オレの名前は氷堂シンク。《八神》の当主直属の護衛にして姫神ヒロムが束ねる《天獄》の元一員、そして……オマエらが束になって否定しようとしている《センチネル・ガーディアン》の1人の《氷滅》のシンクだ」
「なっ……アンタが……《センチネル・ガーディアン》……!?」
「ちなみに半年前までは《氷牙》の異名で呼ばれてたが……オマエらには関係ないよな」
さて、と少年……氷堂シンクは右手をかざしたまま首を鳴らすと角崎立ちに向けて冷たく語っていく。

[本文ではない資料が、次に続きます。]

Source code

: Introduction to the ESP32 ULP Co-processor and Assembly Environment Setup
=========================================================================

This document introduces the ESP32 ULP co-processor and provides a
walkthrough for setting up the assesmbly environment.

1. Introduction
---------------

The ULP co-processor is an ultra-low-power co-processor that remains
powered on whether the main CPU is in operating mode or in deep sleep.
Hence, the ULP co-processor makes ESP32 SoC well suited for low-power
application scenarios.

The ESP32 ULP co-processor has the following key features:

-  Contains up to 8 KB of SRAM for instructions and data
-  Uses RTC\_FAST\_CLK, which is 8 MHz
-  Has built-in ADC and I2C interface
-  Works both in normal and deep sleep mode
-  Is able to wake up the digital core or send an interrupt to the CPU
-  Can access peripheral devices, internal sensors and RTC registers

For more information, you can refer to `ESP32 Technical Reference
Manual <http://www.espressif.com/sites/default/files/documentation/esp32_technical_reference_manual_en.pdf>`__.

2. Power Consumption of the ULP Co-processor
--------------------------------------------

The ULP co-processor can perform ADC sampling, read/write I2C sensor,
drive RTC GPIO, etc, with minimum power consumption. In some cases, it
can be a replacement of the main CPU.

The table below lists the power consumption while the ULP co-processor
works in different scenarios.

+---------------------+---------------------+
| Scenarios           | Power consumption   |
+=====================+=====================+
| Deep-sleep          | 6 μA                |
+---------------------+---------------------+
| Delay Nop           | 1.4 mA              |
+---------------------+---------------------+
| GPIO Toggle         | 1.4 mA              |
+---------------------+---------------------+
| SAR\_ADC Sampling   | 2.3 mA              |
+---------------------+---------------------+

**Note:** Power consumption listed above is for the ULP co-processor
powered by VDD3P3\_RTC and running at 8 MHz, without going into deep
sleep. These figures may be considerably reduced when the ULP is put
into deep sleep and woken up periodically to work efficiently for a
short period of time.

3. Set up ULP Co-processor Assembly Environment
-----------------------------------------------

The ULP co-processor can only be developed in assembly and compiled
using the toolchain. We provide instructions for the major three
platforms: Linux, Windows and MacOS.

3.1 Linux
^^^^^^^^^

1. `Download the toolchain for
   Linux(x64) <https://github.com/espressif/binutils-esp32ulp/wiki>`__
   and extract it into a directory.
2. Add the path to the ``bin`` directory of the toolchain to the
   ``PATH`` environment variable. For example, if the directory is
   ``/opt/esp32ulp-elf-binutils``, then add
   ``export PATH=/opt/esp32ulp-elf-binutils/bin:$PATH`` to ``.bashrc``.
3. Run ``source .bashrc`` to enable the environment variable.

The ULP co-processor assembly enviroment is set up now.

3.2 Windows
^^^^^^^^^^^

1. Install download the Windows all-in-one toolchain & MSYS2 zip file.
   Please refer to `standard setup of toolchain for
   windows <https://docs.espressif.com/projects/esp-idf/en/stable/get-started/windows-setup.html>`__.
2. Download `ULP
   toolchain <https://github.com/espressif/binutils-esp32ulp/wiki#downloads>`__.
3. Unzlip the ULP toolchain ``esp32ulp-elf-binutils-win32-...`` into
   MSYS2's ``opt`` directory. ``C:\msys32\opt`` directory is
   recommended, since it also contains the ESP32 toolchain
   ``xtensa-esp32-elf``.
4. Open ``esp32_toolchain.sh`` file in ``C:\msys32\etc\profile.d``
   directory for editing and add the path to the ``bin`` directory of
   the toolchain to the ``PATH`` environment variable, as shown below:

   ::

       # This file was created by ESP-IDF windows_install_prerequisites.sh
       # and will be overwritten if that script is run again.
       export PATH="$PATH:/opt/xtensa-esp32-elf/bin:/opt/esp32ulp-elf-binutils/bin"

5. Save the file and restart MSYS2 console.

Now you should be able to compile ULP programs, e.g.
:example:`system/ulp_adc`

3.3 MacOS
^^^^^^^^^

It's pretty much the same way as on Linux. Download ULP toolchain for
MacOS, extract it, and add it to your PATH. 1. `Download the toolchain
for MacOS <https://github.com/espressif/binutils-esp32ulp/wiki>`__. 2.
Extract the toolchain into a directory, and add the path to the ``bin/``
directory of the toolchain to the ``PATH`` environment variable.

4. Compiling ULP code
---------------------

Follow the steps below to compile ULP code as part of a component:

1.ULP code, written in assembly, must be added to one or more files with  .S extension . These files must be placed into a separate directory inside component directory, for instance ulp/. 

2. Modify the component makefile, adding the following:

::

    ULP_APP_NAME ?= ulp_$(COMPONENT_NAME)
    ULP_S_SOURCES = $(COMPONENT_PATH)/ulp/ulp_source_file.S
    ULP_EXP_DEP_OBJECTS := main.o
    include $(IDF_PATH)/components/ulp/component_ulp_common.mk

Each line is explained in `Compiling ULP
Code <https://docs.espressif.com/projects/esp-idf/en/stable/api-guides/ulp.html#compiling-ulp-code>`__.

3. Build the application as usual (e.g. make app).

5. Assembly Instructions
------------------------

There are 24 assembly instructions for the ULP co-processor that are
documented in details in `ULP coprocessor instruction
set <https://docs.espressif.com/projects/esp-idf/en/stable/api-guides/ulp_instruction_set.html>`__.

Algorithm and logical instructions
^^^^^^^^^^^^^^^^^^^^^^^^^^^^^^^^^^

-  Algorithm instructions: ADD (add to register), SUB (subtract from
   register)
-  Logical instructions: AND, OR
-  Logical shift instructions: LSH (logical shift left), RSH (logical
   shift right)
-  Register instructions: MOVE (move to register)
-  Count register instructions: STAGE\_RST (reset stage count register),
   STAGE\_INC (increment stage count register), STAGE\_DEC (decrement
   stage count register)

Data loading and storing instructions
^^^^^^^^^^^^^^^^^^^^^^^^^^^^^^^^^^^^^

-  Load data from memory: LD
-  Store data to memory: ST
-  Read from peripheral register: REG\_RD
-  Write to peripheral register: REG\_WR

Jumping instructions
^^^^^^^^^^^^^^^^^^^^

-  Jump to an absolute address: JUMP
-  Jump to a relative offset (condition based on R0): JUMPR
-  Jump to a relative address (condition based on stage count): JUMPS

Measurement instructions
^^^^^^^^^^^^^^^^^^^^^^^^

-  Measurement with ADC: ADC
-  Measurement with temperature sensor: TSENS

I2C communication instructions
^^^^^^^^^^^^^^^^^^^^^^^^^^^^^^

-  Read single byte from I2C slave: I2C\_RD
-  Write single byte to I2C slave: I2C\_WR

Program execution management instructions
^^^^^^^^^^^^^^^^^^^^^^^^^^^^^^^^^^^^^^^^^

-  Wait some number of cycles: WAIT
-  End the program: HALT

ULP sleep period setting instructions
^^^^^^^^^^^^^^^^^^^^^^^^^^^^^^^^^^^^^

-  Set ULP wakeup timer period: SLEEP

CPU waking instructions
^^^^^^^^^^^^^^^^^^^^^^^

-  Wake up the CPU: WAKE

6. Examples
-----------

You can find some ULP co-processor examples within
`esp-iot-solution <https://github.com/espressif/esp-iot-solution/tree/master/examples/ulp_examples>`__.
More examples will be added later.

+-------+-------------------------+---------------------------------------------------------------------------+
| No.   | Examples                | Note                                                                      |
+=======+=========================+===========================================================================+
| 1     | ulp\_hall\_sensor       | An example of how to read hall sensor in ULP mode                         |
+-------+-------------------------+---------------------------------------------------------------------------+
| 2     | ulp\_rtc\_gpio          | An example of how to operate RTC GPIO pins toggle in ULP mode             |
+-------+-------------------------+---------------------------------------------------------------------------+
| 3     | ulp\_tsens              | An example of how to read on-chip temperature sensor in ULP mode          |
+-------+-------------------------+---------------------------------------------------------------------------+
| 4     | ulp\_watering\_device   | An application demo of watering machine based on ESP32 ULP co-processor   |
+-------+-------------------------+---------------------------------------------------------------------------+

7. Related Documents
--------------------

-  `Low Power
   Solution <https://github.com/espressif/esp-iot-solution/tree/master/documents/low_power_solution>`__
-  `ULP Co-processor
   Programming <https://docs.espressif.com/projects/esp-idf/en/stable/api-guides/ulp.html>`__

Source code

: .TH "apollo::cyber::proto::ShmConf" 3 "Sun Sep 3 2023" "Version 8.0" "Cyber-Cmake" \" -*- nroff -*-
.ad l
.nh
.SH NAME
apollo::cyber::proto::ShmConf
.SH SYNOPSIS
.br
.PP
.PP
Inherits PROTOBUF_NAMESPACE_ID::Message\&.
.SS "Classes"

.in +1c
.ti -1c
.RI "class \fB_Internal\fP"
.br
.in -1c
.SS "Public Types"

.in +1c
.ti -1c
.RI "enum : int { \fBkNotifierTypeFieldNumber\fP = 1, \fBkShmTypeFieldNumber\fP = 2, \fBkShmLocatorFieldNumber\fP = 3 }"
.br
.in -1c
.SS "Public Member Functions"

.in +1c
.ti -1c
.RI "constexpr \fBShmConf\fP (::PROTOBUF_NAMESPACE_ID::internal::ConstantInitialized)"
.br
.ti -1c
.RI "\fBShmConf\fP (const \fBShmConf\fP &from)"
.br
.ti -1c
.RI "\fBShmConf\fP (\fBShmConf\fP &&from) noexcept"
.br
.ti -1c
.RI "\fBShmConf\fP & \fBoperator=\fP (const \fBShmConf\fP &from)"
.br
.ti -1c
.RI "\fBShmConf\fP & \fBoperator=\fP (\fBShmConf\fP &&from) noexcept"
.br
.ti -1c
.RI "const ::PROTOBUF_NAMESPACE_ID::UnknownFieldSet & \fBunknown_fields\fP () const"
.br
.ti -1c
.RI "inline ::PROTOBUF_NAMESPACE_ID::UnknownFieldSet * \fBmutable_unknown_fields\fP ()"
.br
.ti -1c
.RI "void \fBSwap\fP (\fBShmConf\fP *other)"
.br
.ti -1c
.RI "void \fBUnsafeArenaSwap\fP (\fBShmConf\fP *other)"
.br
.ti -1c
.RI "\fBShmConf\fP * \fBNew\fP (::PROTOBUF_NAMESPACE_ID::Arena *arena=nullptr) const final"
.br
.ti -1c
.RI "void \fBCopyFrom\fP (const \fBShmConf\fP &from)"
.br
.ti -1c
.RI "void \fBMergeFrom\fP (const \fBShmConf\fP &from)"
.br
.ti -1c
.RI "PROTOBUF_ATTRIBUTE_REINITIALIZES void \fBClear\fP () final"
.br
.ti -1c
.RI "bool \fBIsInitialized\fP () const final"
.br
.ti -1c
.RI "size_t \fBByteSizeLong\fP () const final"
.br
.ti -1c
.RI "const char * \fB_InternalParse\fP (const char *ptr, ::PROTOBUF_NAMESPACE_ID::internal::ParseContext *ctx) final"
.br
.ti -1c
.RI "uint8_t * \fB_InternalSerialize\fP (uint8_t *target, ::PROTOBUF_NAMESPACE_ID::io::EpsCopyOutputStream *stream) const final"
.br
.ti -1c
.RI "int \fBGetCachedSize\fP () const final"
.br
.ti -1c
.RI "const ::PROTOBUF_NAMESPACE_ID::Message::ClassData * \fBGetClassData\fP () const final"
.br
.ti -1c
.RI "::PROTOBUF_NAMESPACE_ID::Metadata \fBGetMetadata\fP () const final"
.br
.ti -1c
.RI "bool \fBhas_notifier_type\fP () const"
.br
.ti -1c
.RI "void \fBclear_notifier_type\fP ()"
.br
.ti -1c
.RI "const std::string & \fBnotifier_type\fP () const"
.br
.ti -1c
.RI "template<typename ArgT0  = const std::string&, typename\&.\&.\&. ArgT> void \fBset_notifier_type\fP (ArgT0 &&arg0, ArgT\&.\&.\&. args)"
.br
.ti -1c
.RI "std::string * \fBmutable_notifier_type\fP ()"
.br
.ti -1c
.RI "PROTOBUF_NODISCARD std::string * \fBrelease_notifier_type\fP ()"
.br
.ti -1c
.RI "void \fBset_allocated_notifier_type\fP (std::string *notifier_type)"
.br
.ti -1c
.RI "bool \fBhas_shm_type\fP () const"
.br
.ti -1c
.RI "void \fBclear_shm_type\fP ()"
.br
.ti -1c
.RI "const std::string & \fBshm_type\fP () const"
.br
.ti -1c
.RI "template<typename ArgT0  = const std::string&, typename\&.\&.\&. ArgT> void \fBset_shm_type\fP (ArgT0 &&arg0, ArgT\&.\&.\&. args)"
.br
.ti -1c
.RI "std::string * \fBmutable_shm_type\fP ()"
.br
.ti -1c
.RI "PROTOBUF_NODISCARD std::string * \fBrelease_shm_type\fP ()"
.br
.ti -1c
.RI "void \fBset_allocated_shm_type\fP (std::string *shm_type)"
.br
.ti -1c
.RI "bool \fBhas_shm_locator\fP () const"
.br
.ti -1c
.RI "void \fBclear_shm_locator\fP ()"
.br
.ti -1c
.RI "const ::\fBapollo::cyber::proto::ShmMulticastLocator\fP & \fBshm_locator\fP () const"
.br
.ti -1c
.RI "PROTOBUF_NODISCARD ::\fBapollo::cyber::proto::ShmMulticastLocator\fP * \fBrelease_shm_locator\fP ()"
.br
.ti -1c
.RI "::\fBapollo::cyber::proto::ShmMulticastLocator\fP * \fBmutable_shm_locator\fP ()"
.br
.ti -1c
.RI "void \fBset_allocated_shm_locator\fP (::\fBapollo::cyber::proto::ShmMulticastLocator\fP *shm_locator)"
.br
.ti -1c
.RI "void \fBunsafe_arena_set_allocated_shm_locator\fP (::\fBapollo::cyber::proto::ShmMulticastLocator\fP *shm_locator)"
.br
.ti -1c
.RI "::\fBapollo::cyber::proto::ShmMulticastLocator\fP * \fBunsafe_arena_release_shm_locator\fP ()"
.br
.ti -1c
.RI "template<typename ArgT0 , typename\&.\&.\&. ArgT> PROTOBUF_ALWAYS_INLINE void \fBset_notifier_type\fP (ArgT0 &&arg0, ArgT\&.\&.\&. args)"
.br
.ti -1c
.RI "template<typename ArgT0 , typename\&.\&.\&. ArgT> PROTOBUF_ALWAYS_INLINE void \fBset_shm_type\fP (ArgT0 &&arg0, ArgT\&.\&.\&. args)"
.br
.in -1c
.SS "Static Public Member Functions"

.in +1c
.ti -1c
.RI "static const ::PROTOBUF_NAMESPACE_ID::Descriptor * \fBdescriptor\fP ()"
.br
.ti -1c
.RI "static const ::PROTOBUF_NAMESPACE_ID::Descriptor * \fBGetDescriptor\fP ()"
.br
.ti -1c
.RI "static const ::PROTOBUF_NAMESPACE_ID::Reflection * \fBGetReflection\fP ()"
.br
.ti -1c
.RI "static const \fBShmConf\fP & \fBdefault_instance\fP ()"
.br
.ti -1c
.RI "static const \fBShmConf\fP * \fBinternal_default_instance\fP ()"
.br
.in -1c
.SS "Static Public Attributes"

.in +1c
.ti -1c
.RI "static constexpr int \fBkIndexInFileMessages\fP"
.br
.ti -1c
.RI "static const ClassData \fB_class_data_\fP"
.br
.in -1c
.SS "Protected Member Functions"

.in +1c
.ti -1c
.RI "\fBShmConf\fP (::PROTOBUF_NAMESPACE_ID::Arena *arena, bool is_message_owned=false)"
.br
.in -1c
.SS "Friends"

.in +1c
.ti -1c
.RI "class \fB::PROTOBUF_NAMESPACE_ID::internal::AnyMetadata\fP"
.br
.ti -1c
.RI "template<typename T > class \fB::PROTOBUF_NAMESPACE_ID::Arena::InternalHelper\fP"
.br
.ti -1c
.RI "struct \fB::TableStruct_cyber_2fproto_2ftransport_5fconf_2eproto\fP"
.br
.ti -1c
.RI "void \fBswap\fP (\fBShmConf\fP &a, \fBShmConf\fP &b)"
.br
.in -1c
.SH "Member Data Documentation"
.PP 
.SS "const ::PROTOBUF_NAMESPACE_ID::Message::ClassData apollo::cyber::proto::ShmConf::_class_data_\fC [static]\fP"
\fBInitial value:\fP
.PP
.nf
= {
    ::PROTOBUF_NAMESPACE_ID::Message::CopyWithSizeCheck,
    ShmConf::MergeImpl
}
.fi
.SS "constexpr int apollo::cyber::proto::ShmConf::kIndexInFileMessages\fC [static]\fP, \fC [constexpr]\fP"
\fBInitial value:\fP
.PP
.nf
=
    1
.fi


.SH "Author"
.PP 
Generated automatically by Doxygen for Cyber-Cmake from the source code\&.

「オレとしてはオマエらが《センチネル・ガーディアン》の庇護のもとにある《天獄》の1人の風乃ナギトに襲撃しようとした変えようのない事実がある。オレのこの行動は《センチネル・ガーディアン》としてそれを止めたということになるが……オマエらはどんな処分が下されると思う?これから決闘のルールとも何もかもが大きく変わるかもしれない、下手すれば出場権を得られるチャンスがまだ残っているのにオマエらはそれを棒に振る真似をしたんだ……《フラグメントスクール》側の出場枠が増えたところで選ばれなくなるのは確定だな」
「そんな……」
「浅はかな考えで挑もうとしたことを後悔しとけ。オマエらの体内の水分の凍結は30分も経てば解けるように細工しておいた。今は苦しみながら何も出来ないことに絶望してろ」
シンクは手を下ろして冷たく告げると角崎たちに背を向け、角崎たちに背を向けたシンクはナギトに話しかける。
「よぉ、新入り。所構わず狙われるその様は師と仰ぐヒロムの昔にそっくりだな」
「アンタがあの氷堂シンクなの?《天獄》の創立者にしてヒロムの頼もしい理解者っていう……」
「名前はあってるが今オマエが言ったそれはオレじゃない。《天獄》の結成に助け舟を出したのはオレだが最後の決断をしたのはヒロム、そのヒロムの頼もしい理解者ってのはガイやソラが相応しい。オレはただの汚れ仕事担当だからな」
「そんなアンタはガイたちがなれなかった《センチネル・ガーディアン》になってるんなら強いんだよね?」
「オマエやここにいるヤツらよりは当然な。
それと1つ言っておくとオレはヒロムと違って実力とは別の理由で《センチネル・ガーディアン》に選ばれているから肩書きは気にしなくていい」
「?」
「……要するにオレのことはシンクと覚えておけばそれでいい。
いくぞ新入り、あまり遅くなるとヒロムに迷惑をかけることになるぞ」
別の理由、それが何なのかナギトが気になっているとシンクは彼を置いてくように歩き始め、ナギトはそんな彼の後をついて行くように歩いていく。